Big Data: Emerging Concerns under the Competition Law
The blast in the innovation and web fields worldwide has sped up the development of the advanced economy. This has fundamentally helped the system gather, handle, and economically take advantage of the data in possession of huge companies and even new businesses. Generally alluded to as ‘big data, the idea alludes to vast volumes of an assortment of data gathered at high speed and handled by figuring programming to create unique datasets with tremendous business esteem. This conference aims to answer whether the access and use of big data by enterprises can confer them with market power and a competitive advantage over their competitors and how the present laws deal with this situation.
Cartels and their Regulation during the Pandemic
In the aftermath of the Covid-19 pandemic, many industries are likely to face “overcapacity”, a situation where the industry is designed to supply more than what is consumed. This is structural in nature and cannot be remedied by the interplay of market forces alone. In such times, market players, instead of altering their capacity in line with the market’s demand, may continue production in full-scale in an attempt to induce rivals to exit the market. Persistent overcapacity of this nature, if left unaddressed, will result in over-investment of capital, over-employment, reduced returns for producers, and failure to achieve efficiency. The conference aims to discuss the reasons behind cartelization and its effect during a crisis like the recent Covid pandemic. It also seeks to discuss possible ways of combating cartelization during the pandemic.
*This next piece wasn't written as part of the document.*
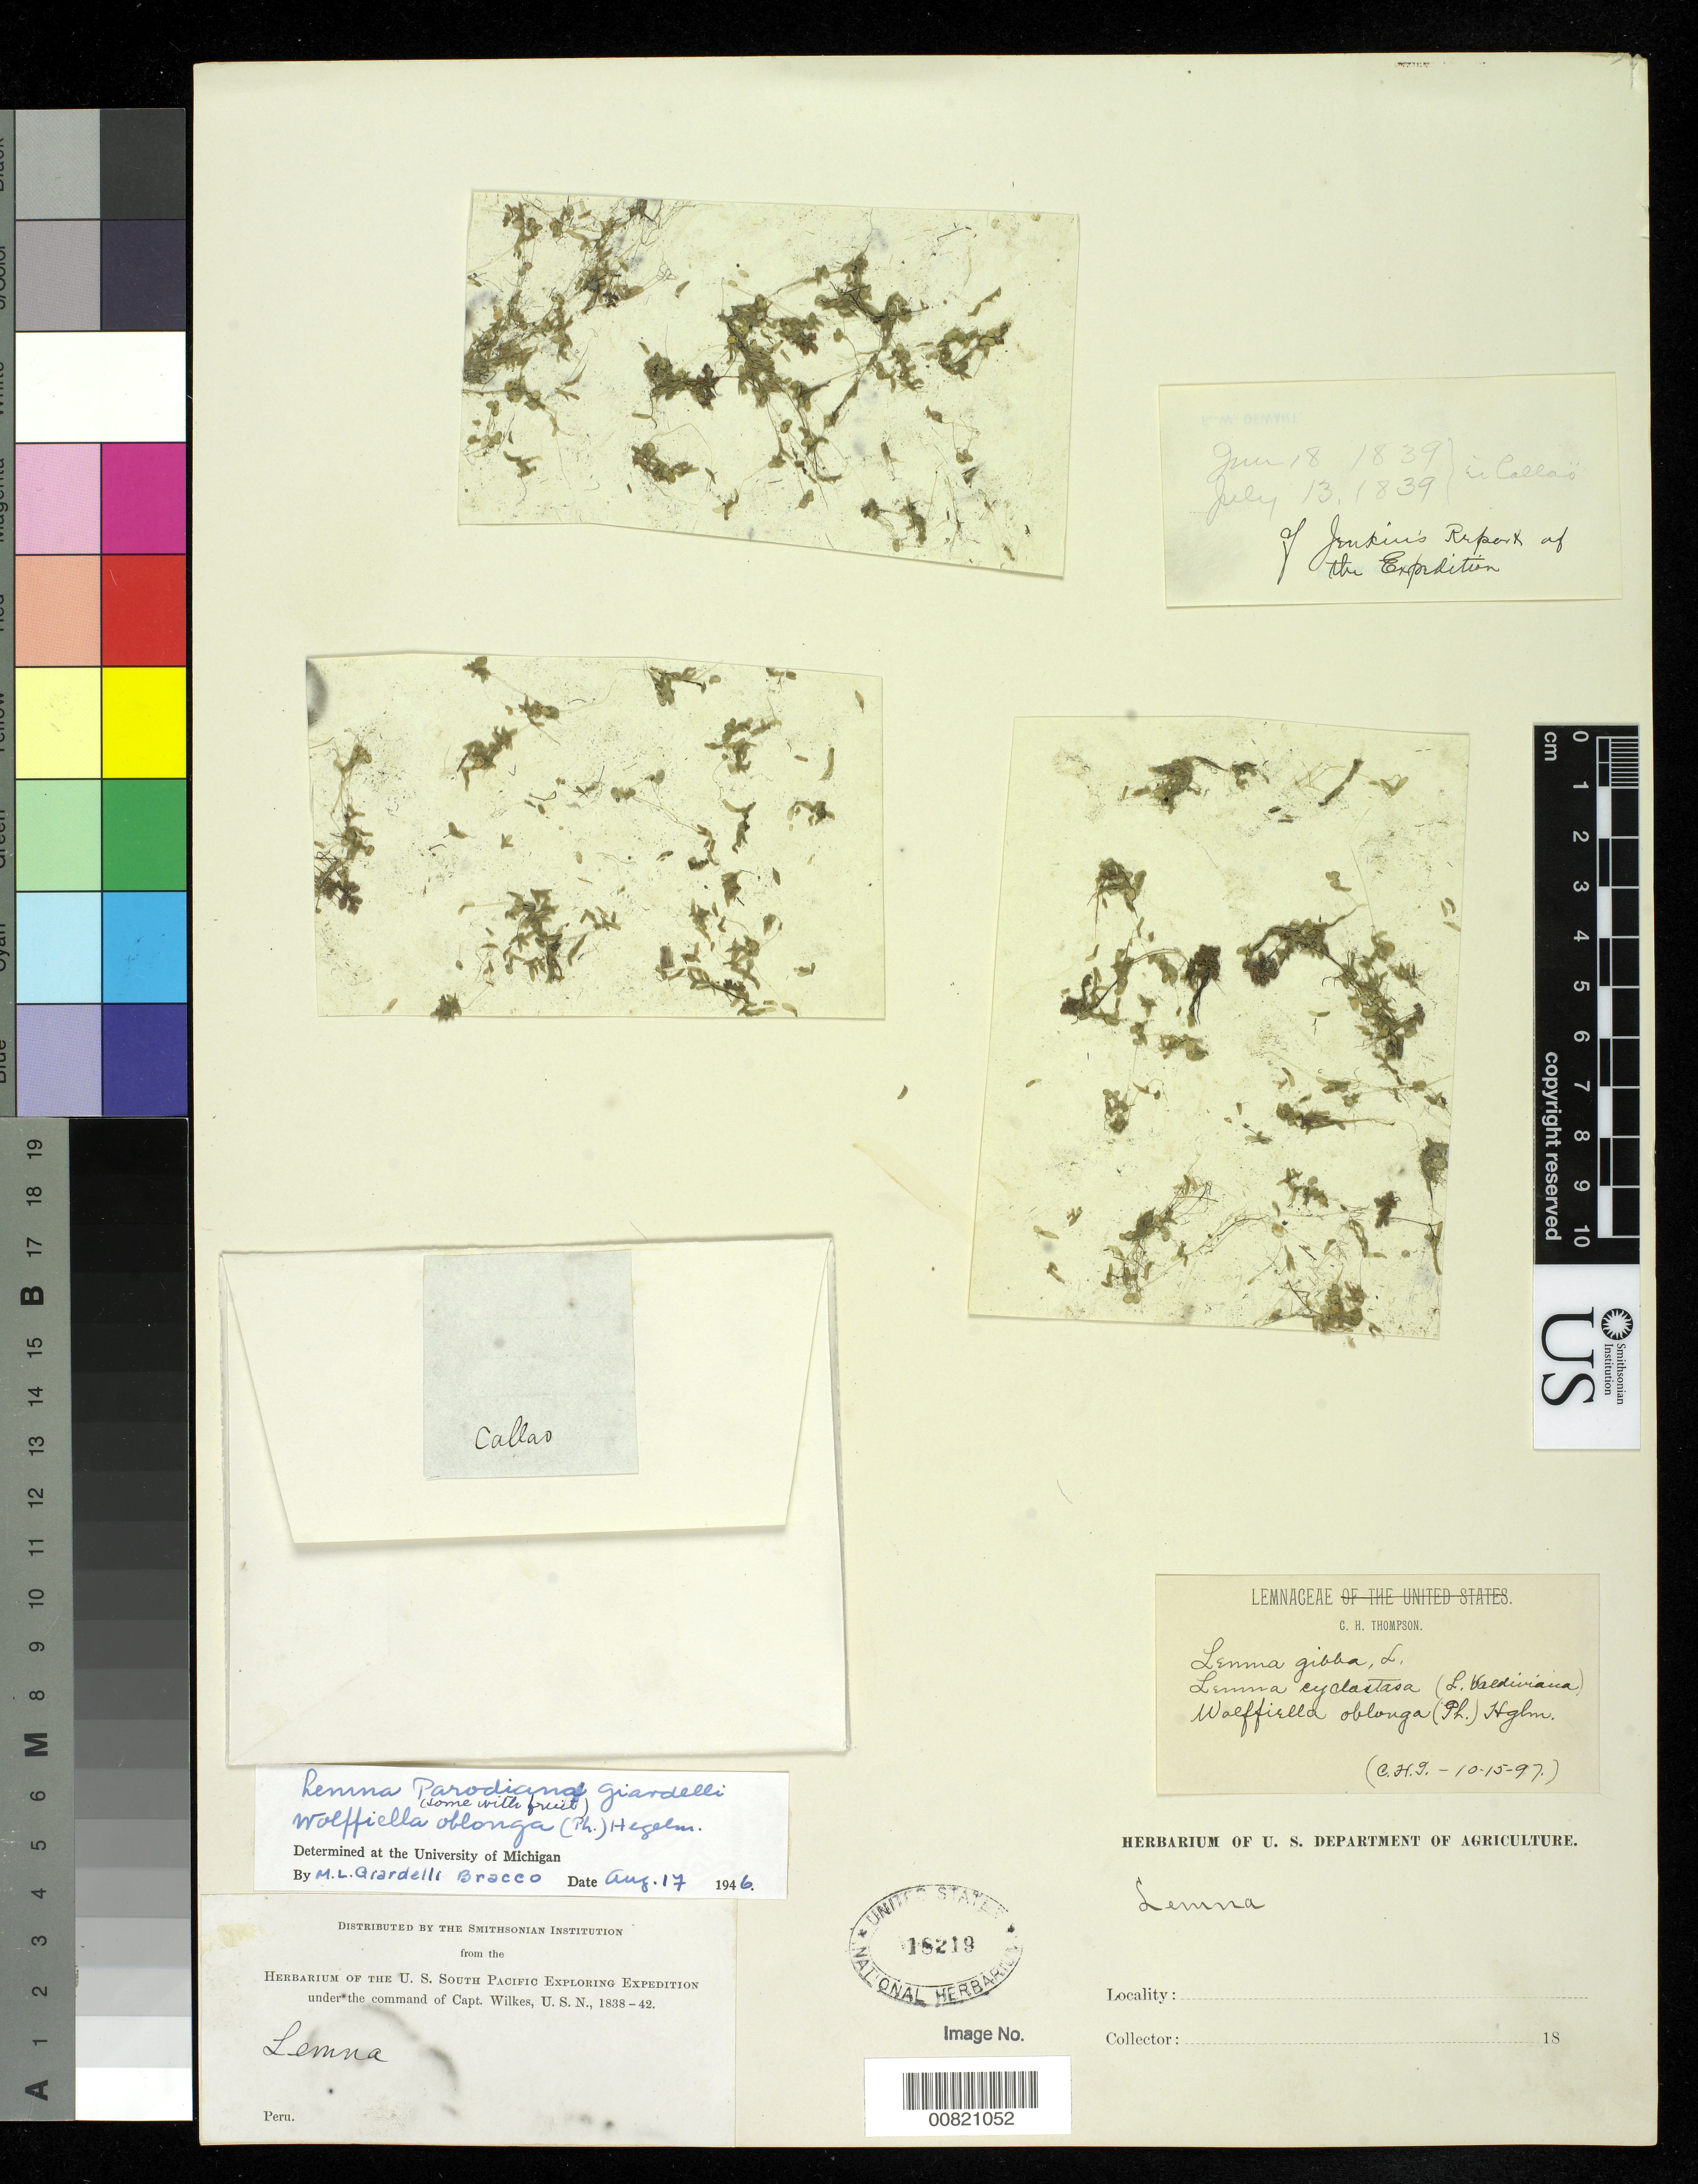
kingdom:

Digital Markets & Online Platforms regulation under Competition law
Across jurisdictions, antitrust regulators and competition policymakers are grappling with how to establish a competitive, safe, and fair online environment that also safeguards the rights of an individual. The disruptive effects of emerging technologies have called for revisiting the foundations of antitrust law.
This conference aims to analyze how competition law and policy in digital markets have a role to play in ensuring that these markets deliver the best outcomes for all participants in the digital economy, including consumers and online platforms.
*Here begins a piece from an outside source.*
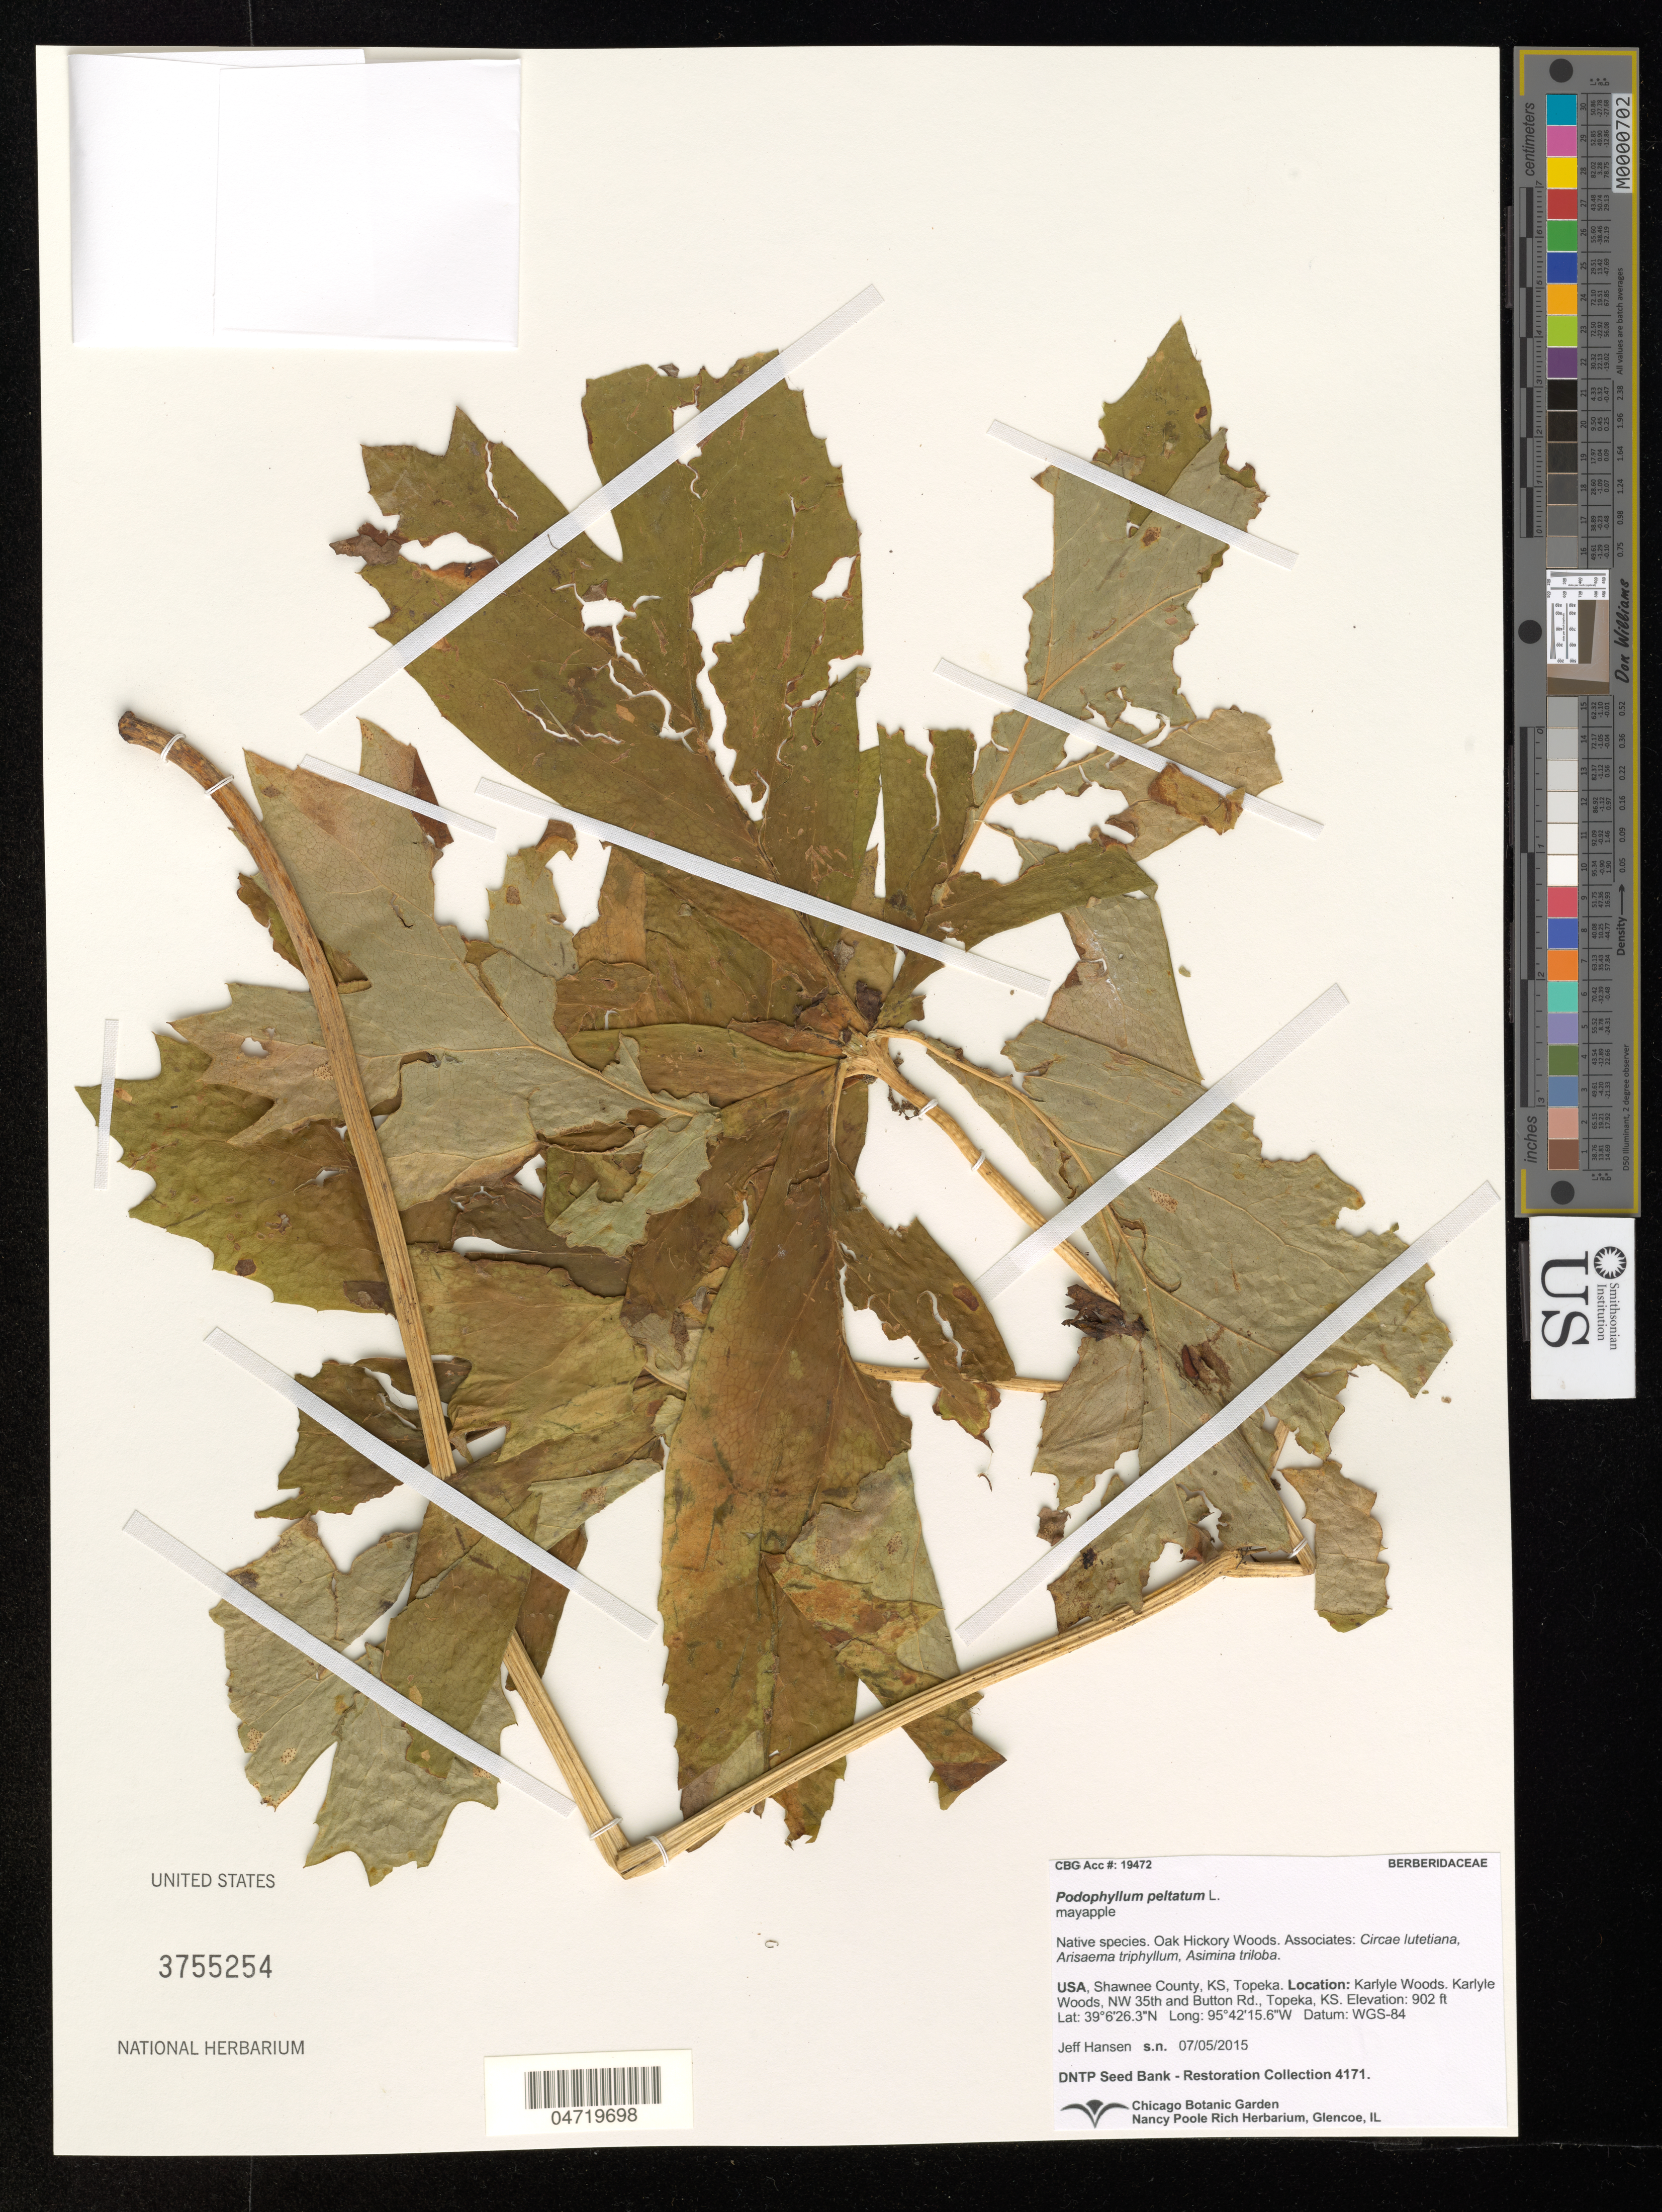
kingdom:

Interface of Competition law with other Legislations
The Indian competition law regime envisages a Competition Commission of India vide the Competition Act, 2002 as the sole antitrust regulator. After the 1991 market liberalization reforms, several sector-specific regulators emerged on the Indian regulatory horizon, established through their parent legislations. Due to the presence of such sector-specific legislations, many a time, they regulate similar aspects of a corporate transaction. The conference intends to stimulate discussion on how the Competition Act, 2002 and other legislations interact with each other by focusing on conflicting objectives of the Competition Act, 2002 and other legislations, and on the role of the Competition Commission of India, the Parliament, and the Judiciary.
● Patron-in-Chief: Prof. (Dr.) Nirmal Kanti Chakrabarti, Vice-Chancellor, The West Bengal National University of Juridical Sciences.
● Director of the Program: Prof. (Dr.) Tilottama Raychaudhuri, Prof. (Dr.) Shouvik Kr. Guha.
● Student Coordinators: Aditya Kishore, Istela Jameel, Srihitha Vala, (BA. LLB Hons.).